Scientists have found that a naturally occurring protein in one of the planet's oldest sea creatures—the jellyfish—might hold the key to improved memory and comprehension. The substance, apoaequorin (a-poh-ee-kwawr-in), found in the Aequorea victoria jellyfish species, has a unique way of working in the brain that is different from other natural memory enhancers. Many of my patients already are benefiting from it. Apoaequorin not only seems to reverse some of the effects of aging on the brain but also might help alleviate the effects of serious neurodegenerative diseases such as Alzheimer's disease, Parkinson's disease and ALS (Lou Gehrig's disease).
The Jellyfish Connection
Scientists first discovered apoaequorin and its companion molecule, green fluorescent protein (GFP), in the Aequorea jellyfish, found off the west coast of North America, in the 1960s. The natural glow of GFP enables researchers to observe microscopic processes within cells that were previously invisible, such as how proteins are transported or how viruses enter cell membranes. Apoaequorin, which binds to calcium and becomes luminescent once it does, has been used since the 1990s in a similar way to track the activity of calcium in the body's cells. Later, three researchers who played key roles in developing these chemical markers were awarded the Nobel Prize in Chemistry.

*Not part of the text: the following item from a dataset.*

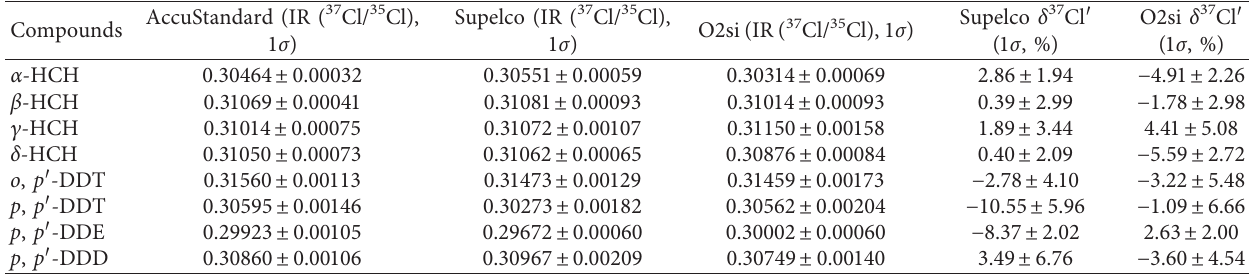
Table 2: Isotope ratios (IR ( 37 Cl/ 35 Cl)), standard deviations (1 σ ), and δ 37 Cl ′ for Supelco standards and O2si standards calculated in relation to external isotope standards from AccuStandard. AccuStandard (IR ( 37 Cl/ 35 Cl), Compounds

Apoaequorin's value as a memory-boosting supplement also depends on its calcium-binding properties but in a different way. In the brain, calcium plays an important role in the chemical process that allows nerve cells to recharge before firing. It has to be present in just the right amounts. If too much calcium builds up inside a nerve cell, it interferes with the nerve-firing process and causes the oell to die. One of the key roles of calcium-binding proteins is to prevent the toxic buildup of calcium by removing excess calcium from the nerve cells.
In the normal course of aging, beginning at around age 40, the number of calcium-binding proteins in our brain cells starts to decline, resulting in the gradual buildup of toxic calcium inside these cells. This leads to impaired cellular function and eventually brain damage as the toxic calcium kills off brain cells. The symptoms of this age-related deterioration start slowly but then accelerate as we get older.
Because apoaequorin is similar to the naturally occurring calcium-binding proteins in the brain, the theory is that by taking daily supplements, you can replace the calcium-binding proteins that are lost through the aging process—allowing your brain cells to function optimally again while also preserving them from the long-term toxic effects of excess calcium.
A “Eureka” Moment
The jellyfish protein went from "scientific discovery to "supplement for the brain" because of the efforts of Mark Underwood, cofounder of the biotech firm Quincy Bioscience, the company that makes Prevagen (888-814-0814, www. prevagen.com), the only commercially available form of apoaequorin Underwood's "eureka" moment came when he was reading about an Australian swimmer who developed multiple sclerosis-like symptoms after being stung by a jellyfish. Underwood wondered what protected the jellyfish from its own venom...and whether apoaequorin's calcium-binding abilities could have neuroprotective properties.
His company conducted a number of studies in conjunction with the University of Wisconsin-Milwaukee that found that apoaequorin did seem to have a powerful protective effect on brain cells. In one study, 56 people ranging in age from 20 to 78 showed significant improvements in memory after taking 10 mg of Prevagen daily for 30 days. More than half the group reported gains in general memory and information retention...two-thirds did better at word recall...and 84% showed improvement in their ability to remember driving directions.
Most of my patients and others report that taking Prevagen helps them feel mentally sharper, improves their memory and gives them more mental energy. Some even say that their mood is enhanced and that they sleep more soundly.
How To Use It
Prevagen is best taken in the morning (because cognitive function is more important during the day than at night), with or without food. I recommend it for anyone over age 40 who wants to improve memory and focus. While 10 milligrams (mg) daily is the recommended starting dose, apoaequorin also is safe at higher doses. I recommend that my own patients who have suffered a noticeable decline in cognitive function start out with 10 mg daily for four weeks. If they don't notice an improvement in memory and focus, they can increase to 20 mg daily. Most of my patients benefit from taking 10 mg or 20 mg daily. Research has shown that Prevagen is safe to take with other memory-enhancing supplements, such as omega-3 fish oils, or medications, such as donepezil (Aricept). People with allergies to fish or shellfish can use it because jellyfish is neither. The manufacturer of Prevagen is exploring apoaequorin's potential as a medical treatment for conditions such as Alzheimer's disease and Parkinson's disease.